Der Konkordatsabschluss mit Nuntius Eugenio Pacelli in München. Der Konkordatsabschluss mit Nuntius Eugenio Pacelli in München. Foto: © Münchner Stadtmuseum

Als Ende 1918 die Monarchie in Bayern – und nicht nur hier – zu Ende ging, war schnell klar, dass das alte Vertragswerk, das 1817 zwischen dem Heiligen Stuhl und Bayern geschlossen worden war, einer Neugestaltung bedurfte. Das Recht der Besetzung der Bischofsstühle oder der Hälfte der Domkapitel war beispielsweise dem Monarchen vorbehalten – ein Privileg, das man in Rom einer demokratischen und zu Beginn ja revolutionären Regierung nicht zugestehen wollte. Zudem bot sich dem Apostolischen Nuntius in Bayern, dem späteren Papst Pius XII., Eugenio Pacelli, bei einer Neuauflage des Vertrags die Gelegenheit, das 1917 neu in Kraft getretene Kirchenrecht durchzusetzen.  

Zu Beginn der Verhandlungen für ein neues Konkordat musste geklärt werden, ob Bayern überhaupt in der Lage war, noch völkerrechtliche Verträge zu schließen, nachdem die Weimarer Reichsverfassung klar bestimmte, dass die Pflege der Beziehungen zu auswärtigen Staaten ausschließliche Sache des Reiches sei. Aus drei Gründen konnten die Verhandlungen jedoch beginnen: weil Bayern der einzige deutsche Teilstaat war, der volle diplomatische Beziehungen zum Heiligen Stuhl unterhielt, weil Rom sich vom katholisch geprägten Bayern einen einfacheren Verhandlungspartner erhoffte und weil auch das Reich sowie Preußen keine Einwände erhoben. Die Bayerische Gesandtschaft am Heiligen Stuhl war die letzte Auslandsvertretung, die Bayern noch geblieben war; sie war so etwas wie der letzte Rest des Gefühls staatlicher Eigenständigkeit. Deshalb hatte der Erhalt der Gesandtschaft als auch das Zustandekommen eines neuen Konkordates für Bayern hohe Bedeutung.

Wer ernennt die Bischöfe?

Zu Beginn der Verhandlungen reichte Pacelli eine Liste mit verschiedenen Punkten bei der bayerischen Regierung ein, die er als Grundlage für die Vertragsverhandlungen betrachtete. Während man viele Punkte ohne große Diskussion gleich übernahm, gestalteten sich die Verhandlungen zu anderen Fragen schwierig. Bei den Verhandlungen zum ersten Konkordat von 1817 hatte Bayern erreicht, dass dem König das Nominationsrecht zugestanden wurde – also das Recht, den Bischof zu ernennen, das zu dieser Zeit katholischen Monarchen allgemein als päpstlicher Gnadenerweis eingeräumt wurde. Darüber hinaus ernannte der König auch Teile der Domkapitel und mancher Pfarrstellen. Hiervon versuchte man sich seitens der bayerischen Regierung zumindest ein wenig Mitsprache zu bewahren.  

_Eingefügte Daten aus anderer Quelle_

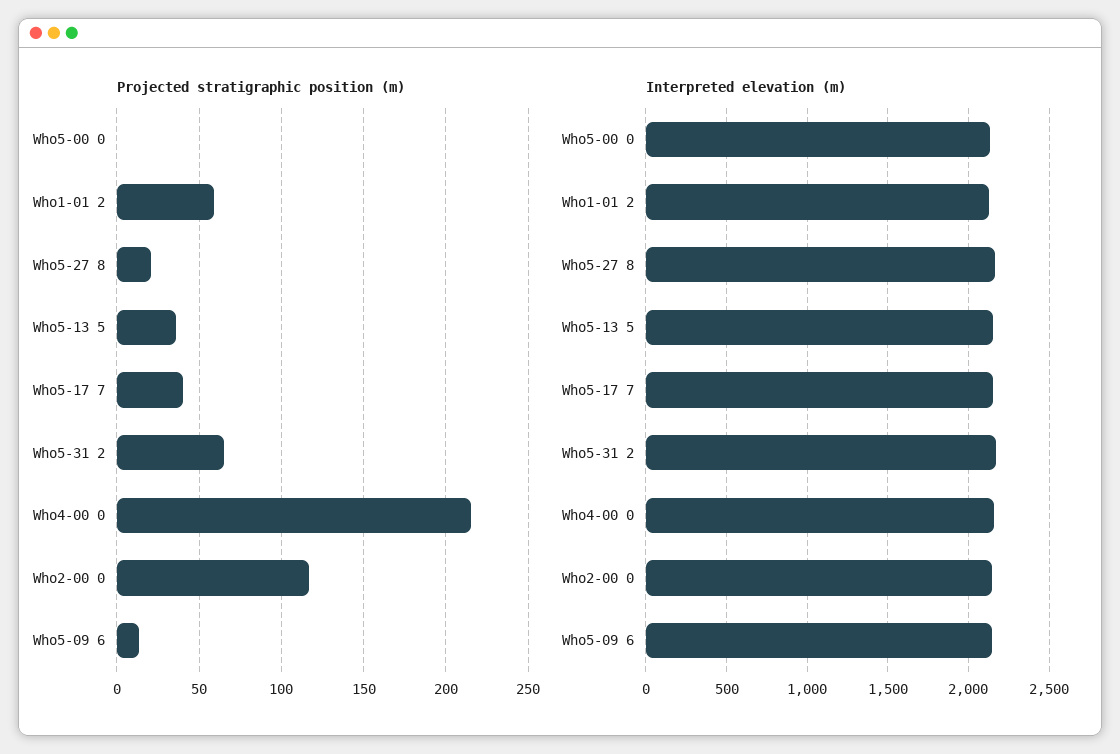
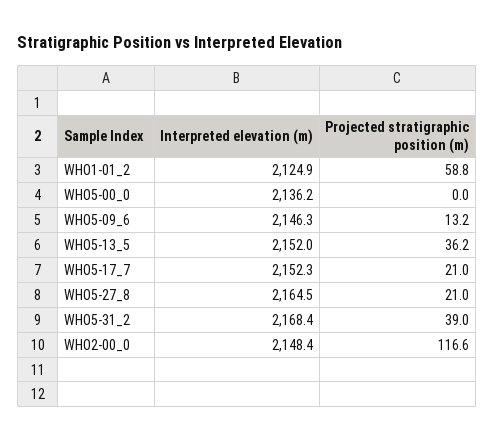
Projected stratigraphic position (m), Who5-17 7: 40 -> 21
Projected stratigraphic position (m), Who5-31 2: 65 -> 39
Projected stratigraphic position (m), Who4-00 0: 215 -> none
Interpreted elevation (m), Who4-00 0: 2150 -> none

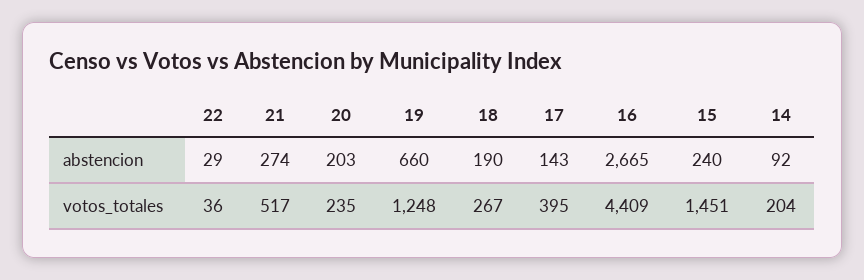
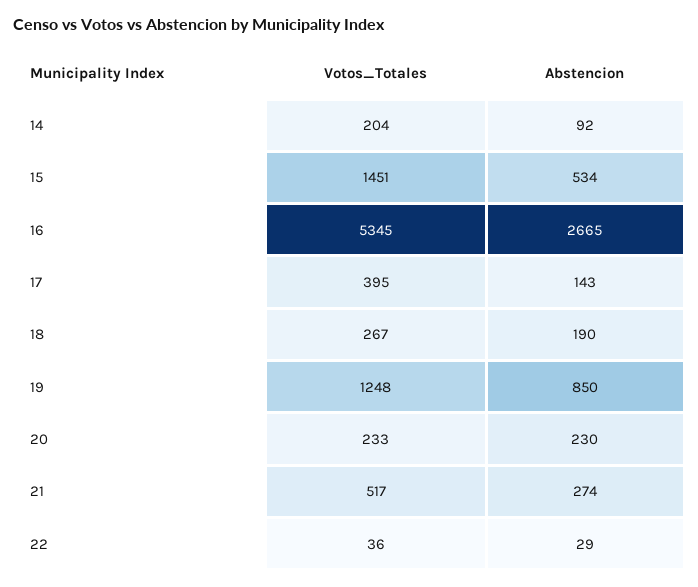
20, abstencion: 203 -> 230
19, abstencion: 660 -> 850
15, abstencion: 240 -> 534
20, votos_totales: 235 -> 233
16, votos_totales: 4409 -> 5345

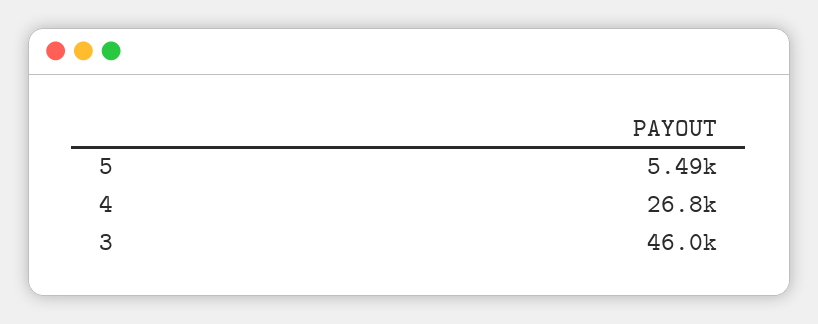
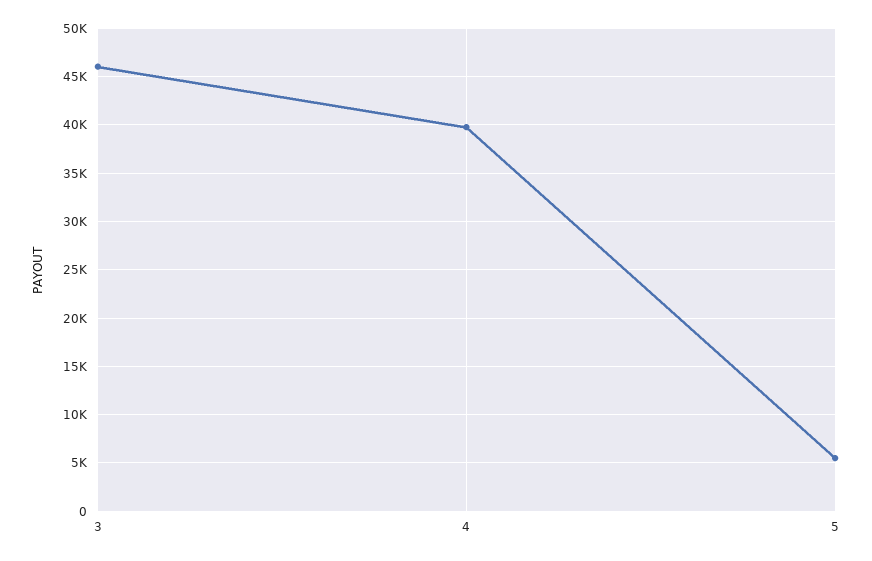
4: 26800 -> 40000

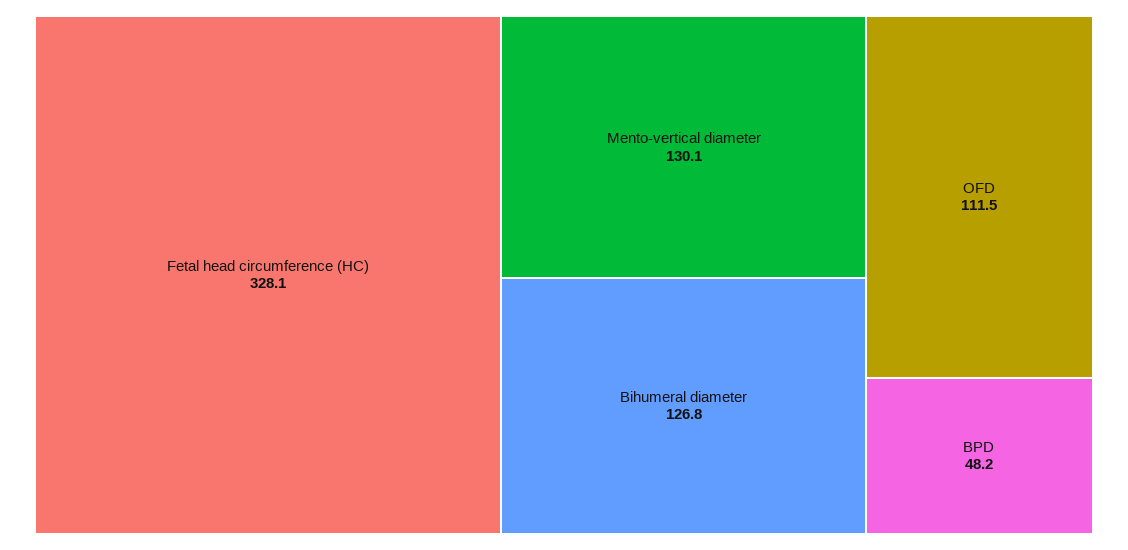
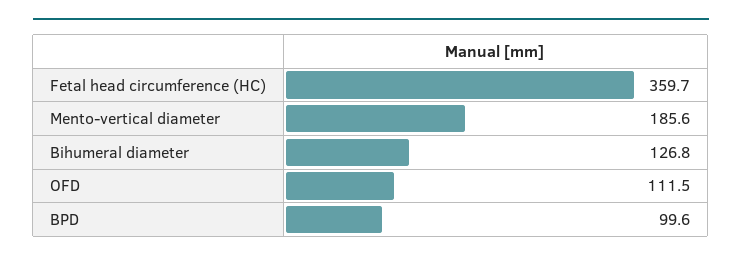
Fetal head circumference (HC): 328.1 -> 359.7
Mento-vertical diameter: 130.1 -> 185.6
BPD: 48.2 -> 99.6

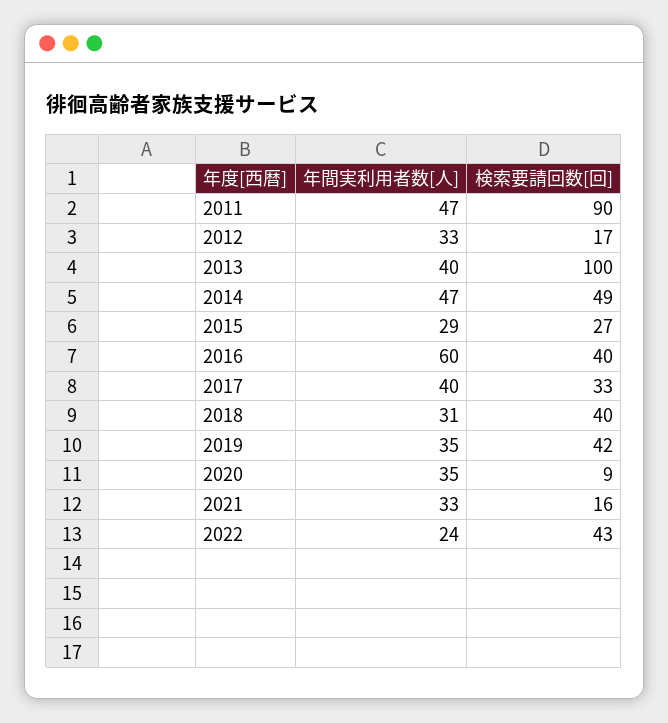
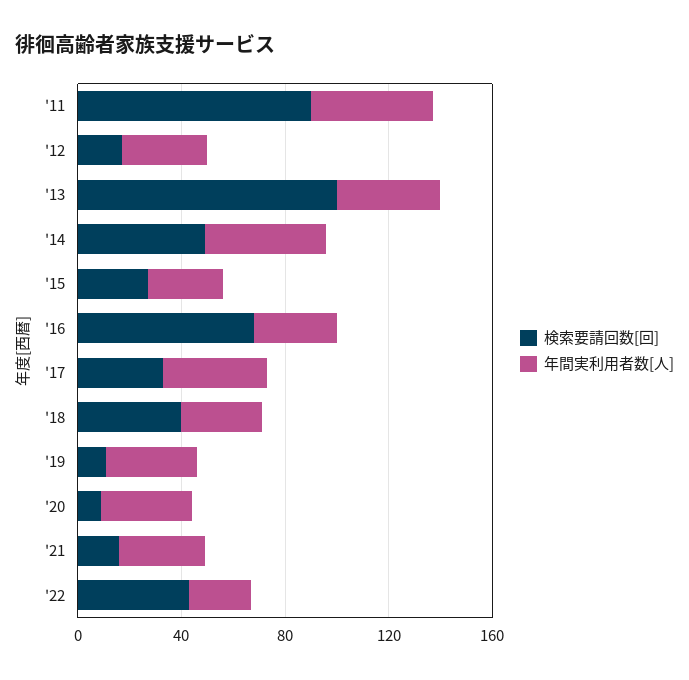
年間実利用者数[人], 2016: 60 -> 30
検索要請回数[回], 2016: 40 -> 70
検索要請回数[回], 2019: 42 -> 10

Pacelli aber wollte das neue kirchliche Gesetzbuch von 1917 durchsetzen und zudem die Macht wieder mehr beim Papst konzentrieren. Nicht einmal das Wahlrecht durch die Domkapitel, welches in anderen deutschen Gebieten üblich und geregelt war – und bis heute so in Kraft ist –, wollte man den bayerischen Domkapiteln zugestehen. Den Kapiteln wurde zugestanden, dass sie bei Erledigung eines (erz-)bischöflichen Stuhles (also nach dem Tod oder Rücktritt des Bischofs) eine Liste mit geeigneten Kandidaten nach Rom sandten. Zudem sollten alle bayerischen Bischöfe und Kapitel alle drei Jahre Listen mit potenziellen Kandidaten nach Rom entsenden. Am Ende fand sich lediglich die Klausel im Konkordat wieder, dass der Heilige Stuhl vor der Ernennung eines Bischofs bei der Staatsregierung nachfragen würde, ob gegen den Erwählten politische Bedenken bestünden. Was die Besetzung der Kapitel anging, so werden diese nun abwechselnd vom Diözesanbischof besetzt respektive von den Kapiteln selbst gewählt.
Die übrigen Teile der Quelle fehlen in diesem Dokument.